In simpler terms, who we are going to collect the information from, why, when, and how is not clearly specified anywhere in the legislation, but these aren't inconsequential details. Knowing them would allow us to evaluate the nature of the collection process, weigh the potential risks to privacy, and better understand the potential costs of a leak or breach. Knowing the source of information allows us to judge its integrity. Knowing why and how it can be collected allows us to assess the proportionality of the collection in relation to its purpose. Clichés sometimes ring true: the devil is in the details.

While we appreciate the need to keep the legislation technologically neutral and flexible, flexible should not mean completely open-ended, particularly because regulations can be changed quietly, largely out of public view, with a much less democratic process than the one we're engaging in today. What current drafters intend to include in the regulations may not be what subsequent governments would choose.

We are, at this time, witness to a dramatic change in policy direction in one of our neighbours. We should take that lesson to heart. When we're talking about practices that engage charter-protected rights to privacy and mobility, safeguards should be enshrined in law. To this end we recommend the committee consider what aspects of the collection process could and should reasonably be included in the legislation.

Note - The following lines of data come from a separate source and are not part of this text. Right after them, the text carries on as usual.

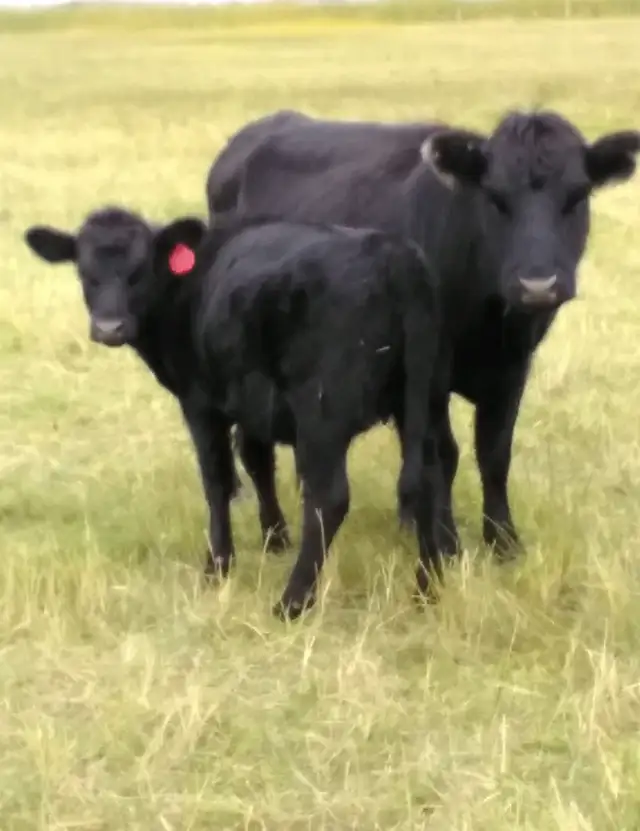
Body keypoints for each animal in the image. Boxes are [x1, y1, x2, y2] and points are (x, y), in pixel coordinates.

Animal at [24, 207, 442, 619]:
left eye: (139, 270)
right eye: (85, 272)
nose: (110, 328)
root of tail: (394, 256)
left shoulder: (200, 403)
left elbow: (218, 480)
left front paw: (218, 565)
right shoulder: (253, 402)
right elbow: (258, 462)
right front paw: (275, 537)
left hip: (322, 414)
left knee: (329, 498)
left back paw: (292, 602)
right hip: (423, 401)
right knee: (429, 479)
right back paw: (427, 587)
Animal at [206, 108, 640, 559]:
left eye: (576, 195)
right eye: (495, 197)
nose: (537, 285)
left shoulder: (513, 368)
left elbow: (494, 453)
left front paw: (502, 541)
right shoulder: (429, 372)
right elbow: (443, 456)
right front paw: (447, 542)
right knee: (254, 450)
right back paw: (276, 535)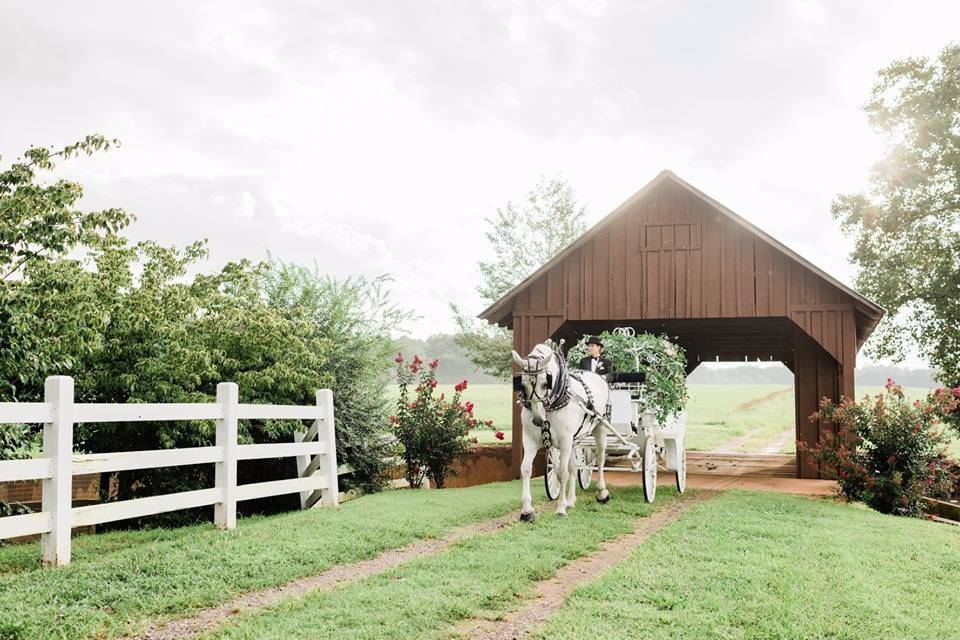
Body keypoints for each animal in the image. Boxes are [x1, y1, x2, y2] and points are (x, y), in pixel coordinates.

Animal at [512, 342, 612, 516]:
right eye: (522, 385)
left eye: (546, 383)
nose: (537, 420)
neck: (552, 403)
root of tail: (599, 377)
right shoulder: (530, 439)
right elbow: (526, 469)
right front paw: (527, 509)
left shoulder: (565, 440)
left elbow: (561, 473)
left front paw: (560, 508)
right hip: (575, 439)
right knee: (574, 466)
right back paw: (571, 500)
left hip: (600, 427)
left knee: (600, 459)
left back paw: (602, 492)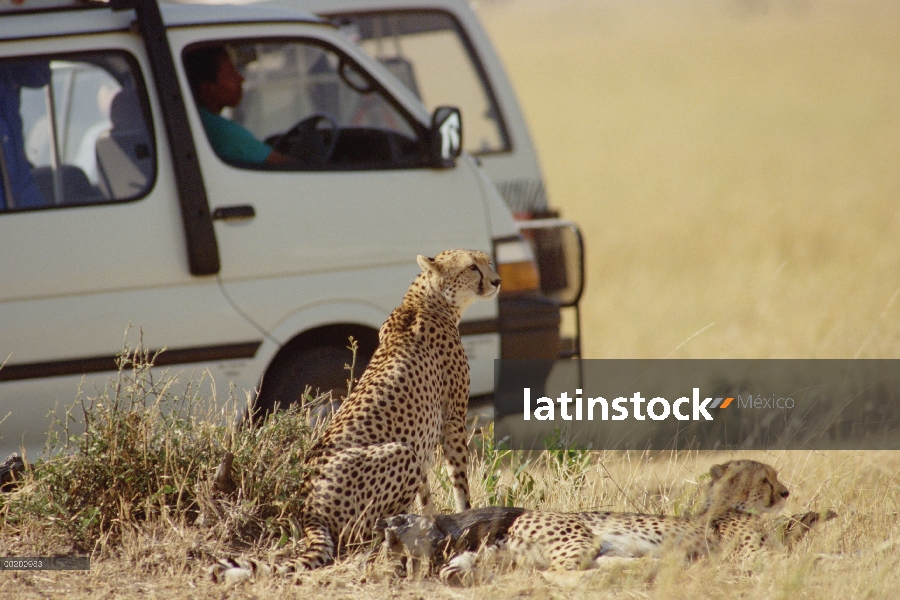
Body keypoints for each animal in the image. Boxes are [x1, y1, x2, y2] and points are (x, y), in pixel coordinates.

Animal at [212, 248, 502, 580]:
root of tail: (309, 510)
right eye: (472, 266)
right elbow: (459, 481)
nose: (497, 281)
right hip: (401, 453)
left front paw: (432, 523)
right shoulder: (452, 418)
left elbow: (426, 495)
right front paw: (464, 514)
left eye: (487, 262)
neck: (428, 299)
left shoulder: (426, 436)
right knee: (357, 538)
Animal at [374, 460, 836, 580]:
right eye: (767, 478)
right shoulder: (749, 553)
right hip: (579, 540)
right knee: (559, 574)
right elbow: (791, 553)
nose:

Lastly, this bill expands CBSA powers but does not increase accountability. CBSA is still the only federal agency with security and law enforcement powers that doesn't have comprehensive, independent oversight or review of its actions. We argue that it's unwise to continue expanding their powers without increasing that accountability framework.

CBSA will now be allowed to share information for the purposes of enforcing the Employment Insurance Act and the Old Age Security Act. If mistakes are made, that could have highly detrimental effects on individuals. There should be a possibility for individuals to appeal the accuracy of the information to an independent body.

CBSA's role in controlling the exit of goods and people from Canada is expanding. The bill creates a new requirement for people exiting Canada now to answer the questions of a CBSA officer truthfully. Answering falsely is an offence. This is a broad power. There is no question that people should have to respond truthfully to a CBSA officer, but I'm sure we've all seen recent stories about agents on both sides of the border asking questions that people are alleging relate to racial background, religious beliefs, and political opinions. Potentially allowing some form of this intrusive and problematic questioning on exit as well as entry doubles the opportunity for potential abuses of power.

While creating an independent review body for the CBSA is clearly beyond the scope of this bill, allowing a potential escalation of a non-problem while simultaneously failing to provide a recourse to an independent civilian body to receive complaints, review policies or officer conduct, or investigate potential misconduct is simply wrong. Every time the CBSA's powers are increased, the lack of an independent review body to provide additional and necessary safeguards becomes more problematic.

Thank you for the opportunity to provide these comments. I look forward to your questions.